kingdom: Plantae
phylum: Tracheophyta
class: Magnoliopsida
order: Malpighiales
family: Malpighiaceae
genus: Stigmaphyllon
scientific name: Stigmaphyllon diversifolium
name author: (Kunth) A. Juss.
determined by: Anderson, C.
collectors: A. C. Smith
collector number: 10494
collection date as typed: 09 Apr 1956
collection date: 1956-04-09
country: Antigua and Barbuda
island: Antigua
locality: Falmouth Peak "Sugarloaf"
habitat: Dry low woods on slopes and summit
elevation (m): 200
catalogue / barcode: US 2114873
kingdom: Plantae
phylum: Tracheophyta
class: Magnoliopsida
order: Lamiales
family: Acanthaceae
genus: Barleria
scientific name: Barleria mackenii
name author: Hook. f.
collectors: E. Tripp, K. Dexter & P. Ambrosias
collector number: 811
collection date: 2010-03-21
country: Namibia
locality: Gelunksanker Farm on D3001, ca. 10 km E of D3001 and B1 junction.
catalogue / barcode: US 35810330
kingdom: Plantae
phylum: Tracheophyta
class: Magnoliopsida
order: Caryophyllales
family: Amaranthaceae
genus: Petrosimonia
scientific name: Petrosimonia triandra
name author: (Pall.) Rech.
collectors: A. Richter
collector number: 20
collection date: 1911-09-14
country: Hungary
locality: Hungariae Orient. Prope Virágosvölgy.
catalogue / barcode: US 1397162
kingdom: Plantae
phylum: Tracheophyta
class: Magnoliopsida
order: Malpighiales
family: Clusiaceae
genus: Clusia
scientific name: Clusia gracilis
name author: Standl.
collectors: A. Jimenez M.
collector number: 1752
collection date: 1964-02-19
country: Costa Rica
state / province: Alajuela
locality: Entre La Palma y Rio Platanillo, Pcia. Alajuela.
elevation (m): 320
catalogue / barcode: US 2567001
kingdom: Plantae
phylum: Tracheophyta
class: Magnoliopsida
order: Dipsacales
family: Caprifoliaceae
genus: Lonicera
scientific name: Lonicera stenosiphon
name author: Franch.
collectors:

────────────────────────────────────────

§ **What to do**: Reproduce every line of the records above, unchanged and in the same order.

§ **Correct response**:
kingdom: Plantae
phylum: Tracheophyta
class: Magnoliopsida
order: Malpighiales
family: Malpighiaceae
genus: Stigmaphyllon
scientific name: Stigmaphyllon diversifolium
name author: (Kunth) A. Juss.
determined by: Anderson, C.
collectors: A. C. Smith
collector number: 10494
collection date as typed: 09 Apr 1956
collection date: 1956-04-09
country: Antigua and Barbuda
island: Antigua
locality: Falmouth Peak "Sugarloaf"
habitat: Dry low woods on slopes and summit
elevation (m): 200
catalogue / barcode: US 2114873
kingdom: Plantae
phylum: Tracheophyta
class: Magnoliopsida
order: Lamiales
family: Acanthaceae
genus: Barleria
scientific name: Barleria mackenii
name author: Hook. f.
collectors: E. Tripp, K. Dexter & P. Ambrosias
collector number: 811
collection date: 2010-03-21
country: Namibia
locality: Gelunksanker Farm on D3001, ca. 10 km E of D3001 and B1 junction.
catalogue / barcode: US 35810330
kingdom: Plantae
phylum: Tracheophyta
class: Magnoliopsida
order: Caryophyllales
family: Amaranthaceae
genus: Petrosimonia
scientific name: Petrosimonia triandra
name author: (Pall.) Rech.
collectors: A. Richter
collector number: 20
collection date: 1911-09-14
country: Hungary
locality: Hungariae Orient. Prope Virágosvölgy.
catalogue / barcode: US 1397162
kingdom: Plantae
phylum: Tracheophyta
class: Magnoliopsida
order: Malpighiales
family: Clusiaceae
genus: Clusia
scientific name: Clusia gracilis
name author: Standl.
collectors: A. Jimenez M.
collector number: 1752
collection date: 1964-02-19
country: Costa Rica
state / province: Alajuela
locality: Entre La Palma y Rio Platanillo, Pcia. Alajuela.
elevation (m): 320
catalogue / barcode: US 2567001
kingdom: Plantae
phylum: Tracheophyta
class: Magnoliopsida
order: Dipsacales
family: Caprifoliaceae
genus: Lonicera
scientific name: Lonicera stenosiphon
name author: Franch.
collectors:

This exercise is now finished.